Passatge Gaiolà
miércoles, 19 de febrero de 2014 by el paseante
Hacía tiempo que no salía a pasear de noche. Lo hice de puntillas, porque la mujer de los mares del sur y el perro ventilador ya dormían. Antes de cerrar la puerta comprobé que llevaba el dni, la cajita metálica con tres cigarrillos, el mechero y una botella pequeña de agua.
Caminaba con las manos en los bolsillos, que sólo sacaba para volver a sintonizar cada dos por tres mi emisora de radio favorita en ese minúsculo iPod de cinco gramos que me prestaron o regalaron (no sé) hace poco tiempo.
Mis dedos están más acostumbrados al viejo Aiwa de los noventa. Si le pones pilas, todavía funciona. Parece un ladrillo en el interior de mi chaqueta, pero tiene FM y AM y le puedo incrustar un cassette para que me acerque a la orilla de la memoria músicas antiguas que flotaban a la deriva. En cambio, el iPod se pone a templar cuando le enseño una cinta de It's a beautiful day. Simplemente, no le entra.

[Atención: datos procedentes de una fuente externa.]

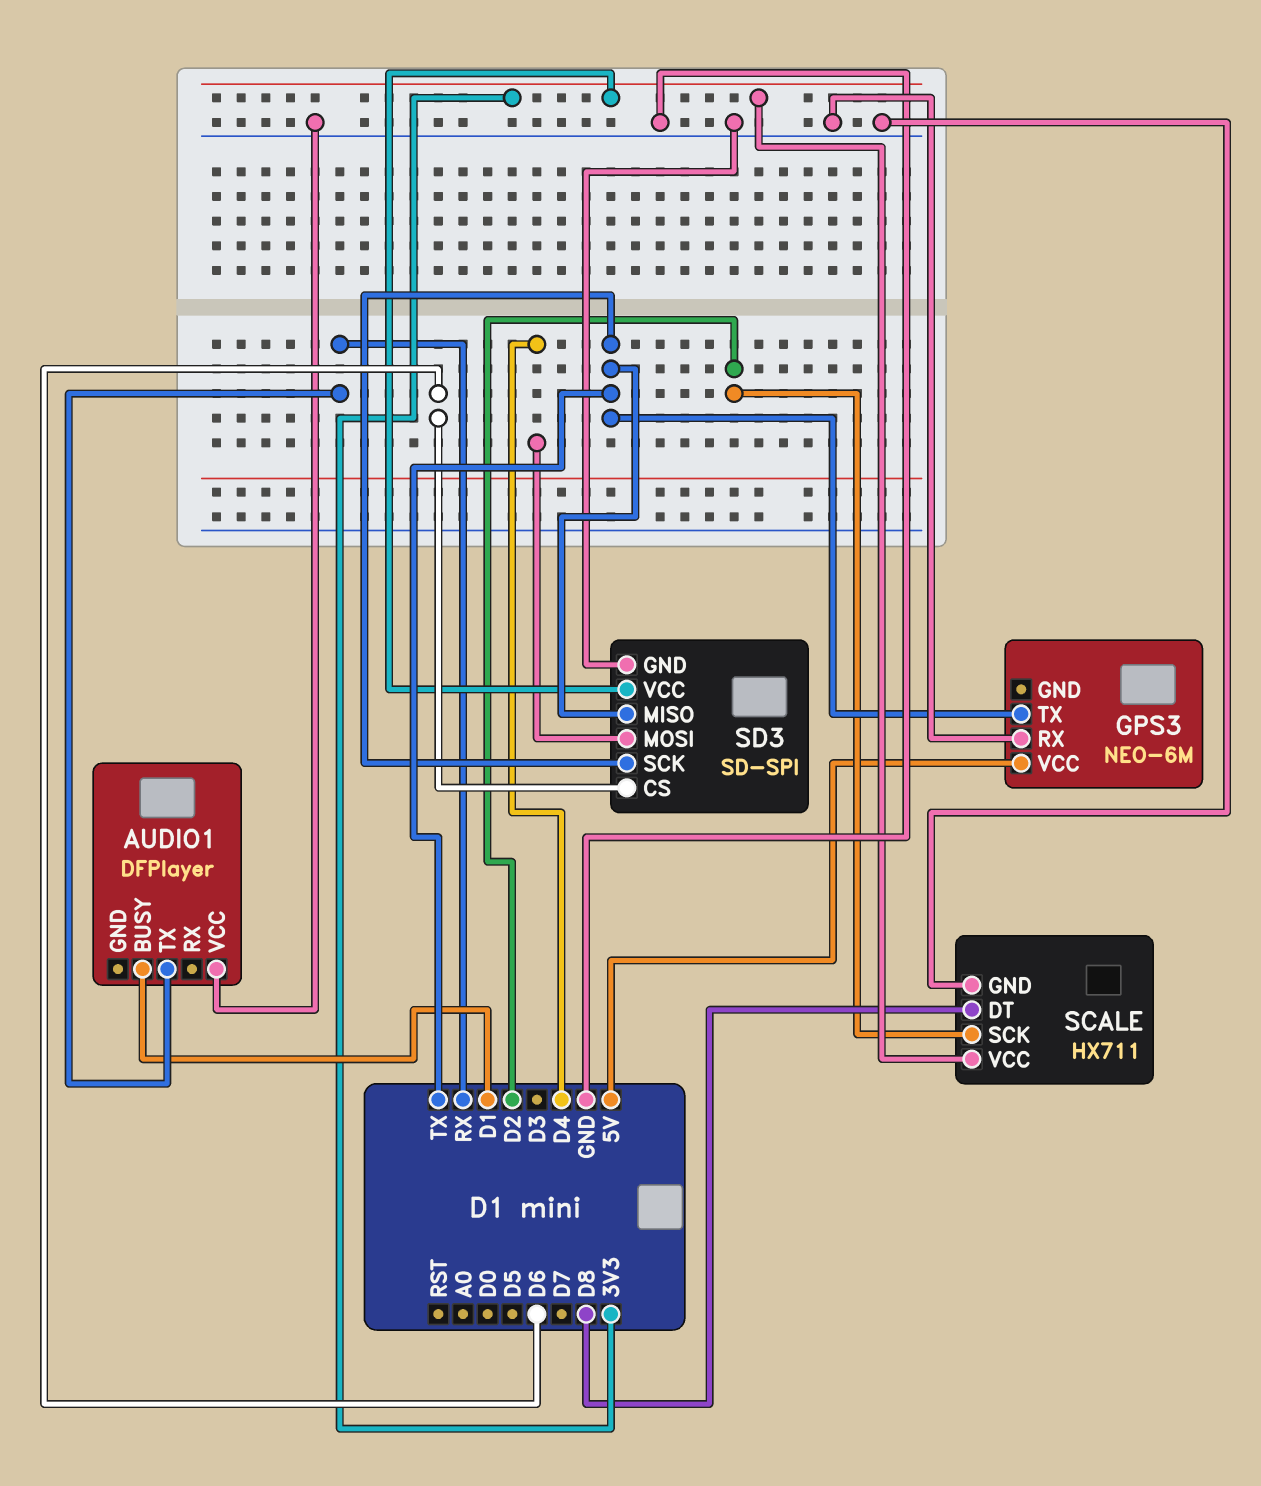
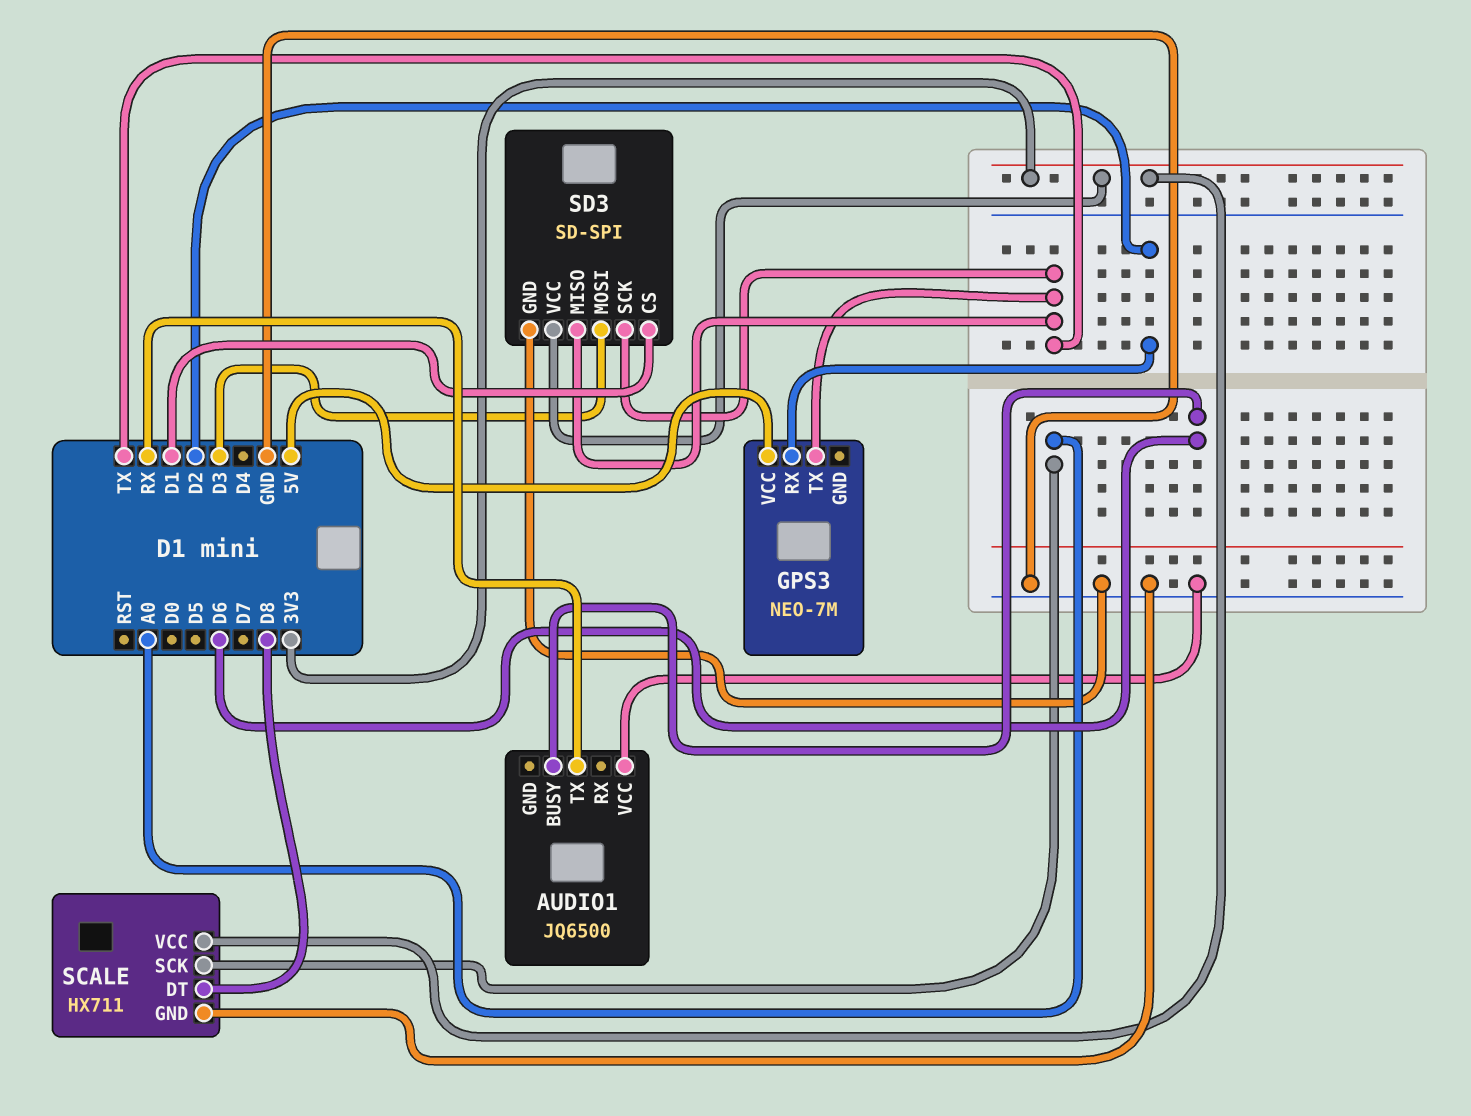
AUDIO1: DFPlayer -> JQ6500
AUDIO1 pin BUSY: D1 -> D6
GPS3: NEO-6M -> NEO-7M
GPS3 pin RX: GND -> D2
SCALE pin SCK: D2 -> A0
SD3 pin CS: D6 -> D1
SD3 pin MOSI: D4 -> D3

En el Jazzman había una actuación en directo y una mujer de mi generación Aiwa movía ligeramente la cadera en la acera con un cigarrillo entre sus labios astillados. Me sonrió o creo que me sonrió (no sé).
En el cajero automático de mi sucursal de La Caixa de Provença no dormía nadie esa noche en que no necesitaba entrar para comprobar que las telarañas de mi saldo bancario seguían intactas. Unos pasos más allá contemplé las torres de la Sagrada Familia reflejadas en los cristales del Caprabo. Me gusta verlas así, como si fueran una postal serigrafiada en un comercio. Prefiero no girar el cuello para contemplarlas de verdad.
En el Michael Collins había cuatro gatos ingleses bebiendo cerveza con un plano de Barcelona sobre la barra. Seguramente buscaban destinos para el día siguiente. Hubiera querido entrar para marcarles con el índice los tres o cuatro puntos imprescindibles en mi mapa de la ciudad, pero necesitaba los dedos para resintonizar mi iPod enano que no acepta cassettes.
En la calle Mallorca me detuve frente al número 366. Vi el escalón que le costaba tanto subir al señor Gris cuando era un cachorro. Vi los buzones, la puerta del ascensor, las escaleras para cuando no funcionaba el ascensor. Recordé el piso minúsculo, en la séptima planta, con una terracita para el verano de la señora Hayden cuando era soltera y su única familia diaria era ese animal.
Un hombre cruzó la calle con un señor Gris adulto. Los seguí unos metros hasta que me topé con la entrada a un pequeño callejón al que iba de paseo hace muchos años con mi hermana y su perro: el passatge Gaiolà, el lugar que nos servía de anfetamina contra esas crisis interiores que teníamos entonces. Lo había olvidado. Me había olvidado completamente de todo aquello, de ese tramo de calle, de la gente que vivía allí y de nosotros en esa etapa de nuestra vida.
Parecía intacto, con sus casitas bajas y ese silencio, como en esa época.
Recuerdo que los tres nos deteníamos siempre frente a una especie de casa/taller en la que vivía un chico delgado con el que hablábamos en la acera mientras descargaba su furgoneta llena de tablones de madera. Era un tipo amable y despreocupado, que siempre tenía una caricia para el cachorro Gris. Intenté acordarme de su nombre y de su oficio esa noche, y si vivía en ese portal o en el otro (no sé).
Lo que recordaba con exactitud es que dentro de esa casa/taller le esperaba eternamente una chica con la cara muy blanca y el cabello rizado muy negro. Esa pareja era como el ideal de la felicidad.
Me gustaría tener una cinta VHS de ese tiempo pasado y acercarme al DVD del comedor de mi piso para intentar incrustárselo y recordar con precisión todo aquello, mientras el aparato tiembla con su ranura estrechita. Lo viejo y lo nuevo son casi siempre incompatibles.
Regresé a casa pasando como un gato por la fachada del Michael Collins, por el reflejo de la Sagrada Familia en el Caprabo, por la sucursal de La Caixa
En la acera frente al Jazzman seguía moviendo ligeramente la cadera una mujer de mi generación Aiwa con un cigarrillo entre sus labios astillados. Me sonrió o creo que me sonrió (no sé).
Subí a casa y puse la llave en el cerrojo. Lo hice de puntillas, intentando no despertar a la mujer de los mares del sur y al perro ventilador que no sabrán nunca nada de mis salidas nocturnas que inauguré esa noche y que voy a seguir haciendo a escondidas.